• [ACTIVITY]
Let the line containing "ring mcp: (1397, 1068)" serve as the first line of the answer and the final line of the entries as its last, with every line between copied exactly.

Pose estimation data
_ _ _ _ _ _ _

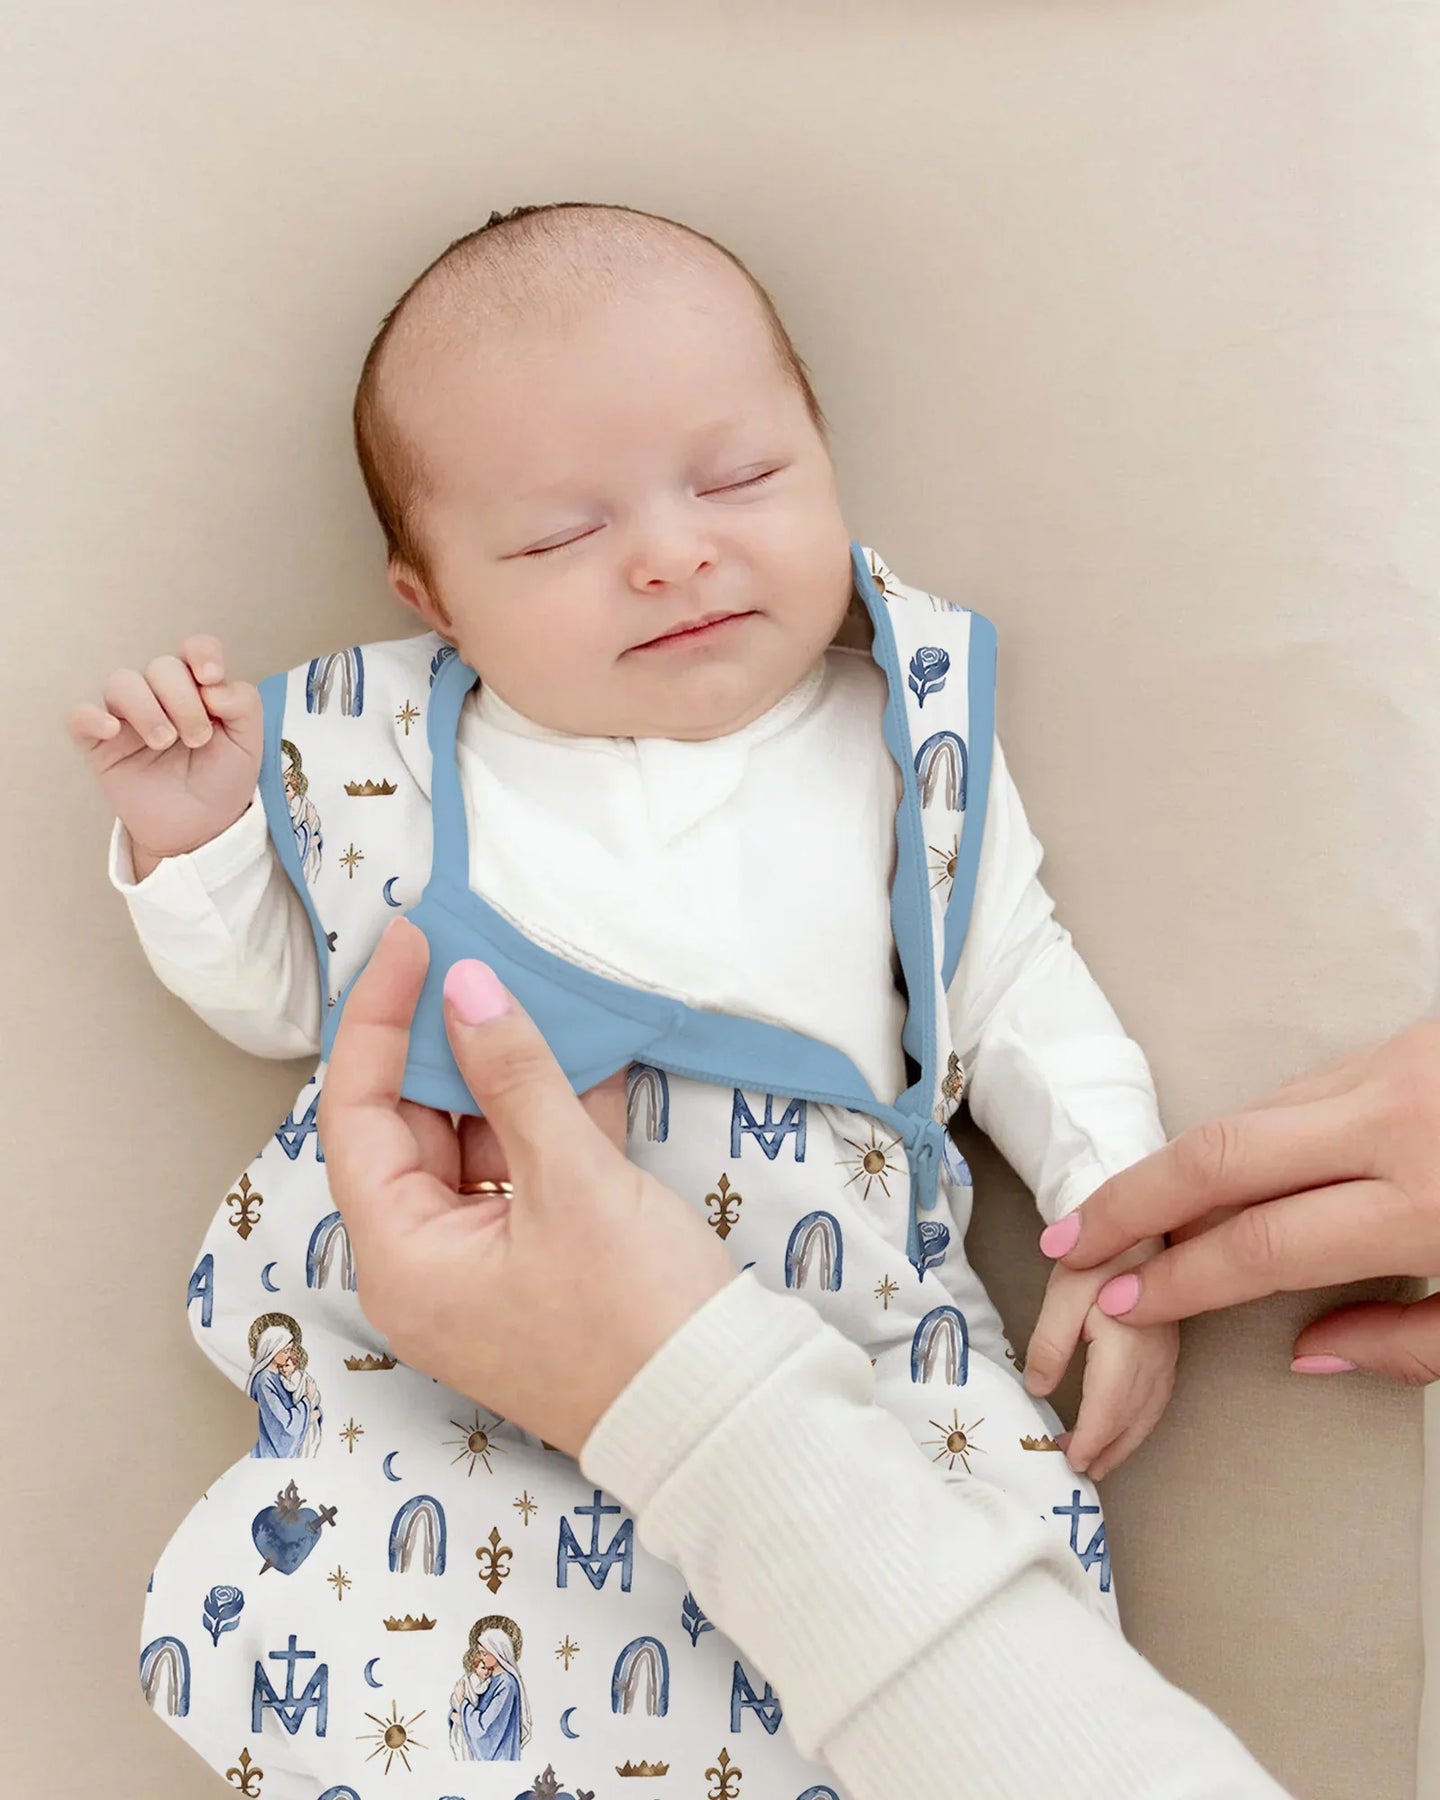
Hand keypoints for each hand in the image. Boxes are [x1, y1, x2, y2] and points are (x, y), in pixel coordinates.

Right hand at [66, 636, 262, 864]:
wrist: (201, 828)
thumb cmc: (222, 780)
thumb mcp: (249, 743)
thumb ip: (243, 704)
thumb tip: (213, 684)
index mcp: (198, 689)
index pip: (194, 649)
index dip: (201, 653)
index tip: (210, 678)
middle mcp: (160, 696)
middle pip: (161, 667)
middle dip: (182, 699)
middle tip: (198, 738)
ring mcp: (127, 718)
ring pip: (121, 682)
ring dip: (146, 708)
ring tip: (164, 742)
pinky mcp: (100, 744)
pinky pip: (80, 716)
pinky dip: (92, 717)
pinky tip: (113, 732)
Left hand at [316, 917, 735, 1456]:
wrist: (724, 1417)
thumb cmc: (636, 1316)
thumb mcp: (573, 1181)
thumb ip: (514, 1075)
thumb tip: (467, 987)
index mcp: (402, 1257)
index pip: (357, 1112)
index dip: (378, 1019)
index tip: (417, 942)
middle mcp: (427, 1264)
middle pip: (413, 1124)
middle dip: (451, 1039)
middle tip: (482, 955)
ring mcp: (486, 1265)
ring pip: (478, 1141)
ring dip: (512, 1071)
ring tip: (538, 989)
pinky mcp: (542, 1262)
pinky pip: (529, 1169)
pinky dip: (553, 1115)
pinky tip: (589, 1052)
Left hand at [1022, 1236, 1177, 1480]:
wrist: (1136, 1225)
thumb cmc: (1094, 1255)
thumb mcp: (1062, 1292)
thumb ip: (1050, 1343)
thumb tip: (1038, 1390)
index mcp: (1128, 1343)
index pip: (1110, 1405)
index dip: (1091, 1438)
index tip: (1070, 1461)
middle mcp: (1156, 1355)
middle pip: (1134, 1417)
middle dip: (1108, 1450)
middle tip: (1081, 1472)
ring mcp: (1167, 1353)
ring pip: (1150, 1412)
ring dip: (1125, 1442)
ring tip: (1098, 1462)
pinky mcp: (1168, 1347)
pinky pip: (1158, 1398)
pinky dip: (1138, 1423)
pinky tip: (1122, 1429)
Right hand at [1039, 1020, 1439, 1382]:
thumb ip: (1410, 1343)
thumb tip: (1309, 1352)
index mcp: (1429, 1206)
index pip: (1262, 1244)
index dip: (1181, 1281)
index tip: (1126, 1307)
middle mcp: (1398, 1122)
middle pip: (1218, 1159)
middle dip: (1130, 1203)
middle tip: (1073, 1241)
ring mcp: (1397, 1068)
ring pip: (1249, 1117)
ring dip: (1180, 1167)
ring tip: (1126, 1213)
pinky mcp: (1403, 1043)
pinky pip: (1295, 1092)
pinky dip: (1243, 1135)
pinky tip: (1218, 1172)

_ _ _ _ _ _ _

• [ANSWER TO THIS EXERCISE]
ring mcp: (1397, 1068)
ring pip: (1249, 1117)
ring dip: (1180, 1167)
ring tip: (1126, 1213)
pinky mcp: (1403, 1043)
pinky pip: (1295, 1092)
pinky dip: (1243, 1135)
pinky tip: (1218, 1172)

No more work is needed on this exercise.